Anthropic steht nun vor einer strukturell ähnlichen Entscheidung, doch der Kontext hat sich erheblich verändert. Mit Claude Mythos Preview – intern offenbar auch als Teil des „Project Glasswing” bekannt – hat das Unternehmen nach eigenen Angaben ein Modell entwickelt, das im Bereich der Schwachstellenanalyse eine Qualität erreicht, die eine öffentliche Freigabe aus Sicherheitssicht nicht vertretbar macht.
Schwachstellen in industriellem Maßstab
Der entscheidende Unterschied zur GPT-2-Episode liegt in der verfügbaren Evidenz. Claude Mythos Preview soll bei internen Tests Tausende bislang unbekannte Sicherheitslücken in weit verbreiteten Betriebssystemen und Browsern gefunden haben. Das Besondere daran: Die Ergebnisse waren nach Angaben von Anthropic so komplex, dass sie von menschlichen Sicherheitsforschern kaum vollständig geprüft werden konnten.
Während bisherige Large Language Models vor allem als Hilfsmittel für erfahrene Angreifer galten, deutet die beschriebene Leistung von Claude Mythos auf eine andere Kategorie hin: ein System, das eigenständig offensive Cybersecurity-Fähigkeiten auf einem Niveau entwickelt, das menschliche Expertise an einzelnen Stellen übertrifft.

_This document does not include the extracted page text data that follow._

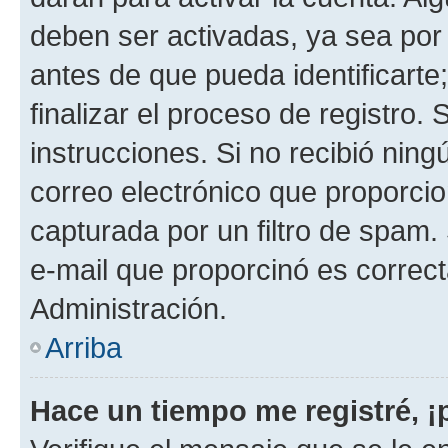
deben ser activadas, ya sea por
antes de que pueda identificarte;
finalizar el proceso de registro. 
instrucciones. Si no recibió nin
correo electrónico que proporcio
capturada por un filtro de spam.
e-mail que proporcinó es correc
Administración.
Arriba
Hace un tiempo me registré,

Damit verschiebt sich das Risikoprofil gegenüber früheren Modellen grundlegend. Bisherige Large Language Models galten vor allem als Werkzeuge, die die Einstiegshürde für erfahrene Angreifer senkten. Claude Mythos markiert potenziell eine neue Kategorie.
Kontrollierter Zugang statt vollständigem Embargo
Anthropic verfolgt keinen vollständigen Veröffentlichungsstopp. Das Modell wird ausgewählten Forschungspartnern und Sicherheitsorganisationen zugänglich gemacht, die in der Lage sind, die Ergebnisse verantwortungsvoll zu handhaben. Dieser Ansatz ähnelt dem Konzept eines gestaffelten Releases, der inzwischen auch von anderen Anbietern bei besonders leistungsfähigen Systemen diskutiert wird.
Die Entscheidung wirft grundsätzliche Fragen zur Governance von KI-Modellen auf:
- Wer entscheidet, welche Fähigkeiten zu gefährlich für eine öffentliche Freigabe sind?
- Welche externen Prüfmechanismen greifen, wenn die Outputs eines Modells die Prüfkapazitäten menschlicher Experten übersteigen?
- Wie glaubwürdig sind selbst auferlegte Beschränkungen eines Unternehmens, das gleichzeitig im Wettbewerb mit OpenAI, Google und anderen steht?
Einordnung für deutsche Unternehmen
Für Unternehmen in Deutschland ist die Entwicklung aus zwei Perspektiven relevant.
Angriffspotenzial steigt unabhängig von Claude Mythos: KI-gestützte Schwachstellenanalyse als Angriffswerkzeug hat ein neues Reifegrad erreicht – vergleichbare Fähigkeiten werden früher oder später auch in anderen Modellen oder über andere Kanäle zugänglich sein. IT-Sicherheitsverantwortliche sollten das als Anlass nehmen, bestehende Patch-Management-Prozesse und die Reaktionsfähigkeit auf Zero-Day-Schwachstellen zu überprüfen.
Regulatorischer Nachholbedarf beim EU AI Act: Der Fall zeigt, dass die Frage nach verbindlichen externen Evaluierungsstandards für leistungsfähige KI-Systeme dringlicher wird. Der EU AI Act schafft einen regulatorischen Rahmen, doch die technischen Prüfverfahren für Hochrisiko-Szenarien – insbesondere im Sicherheitsbereich – sind noch nicht ausgereift genug, um mit der Modellentwicklung Schritt zu halten.
Die eigentliche Botschaft des Falls Claude Mythos lautet nicht: Dieses eine Modell ist gefährlich. Die Botschaft lautet: Die Governance-Infrastruktur für KI-Systeme dieser Leistungsklasse existiert noch nicht.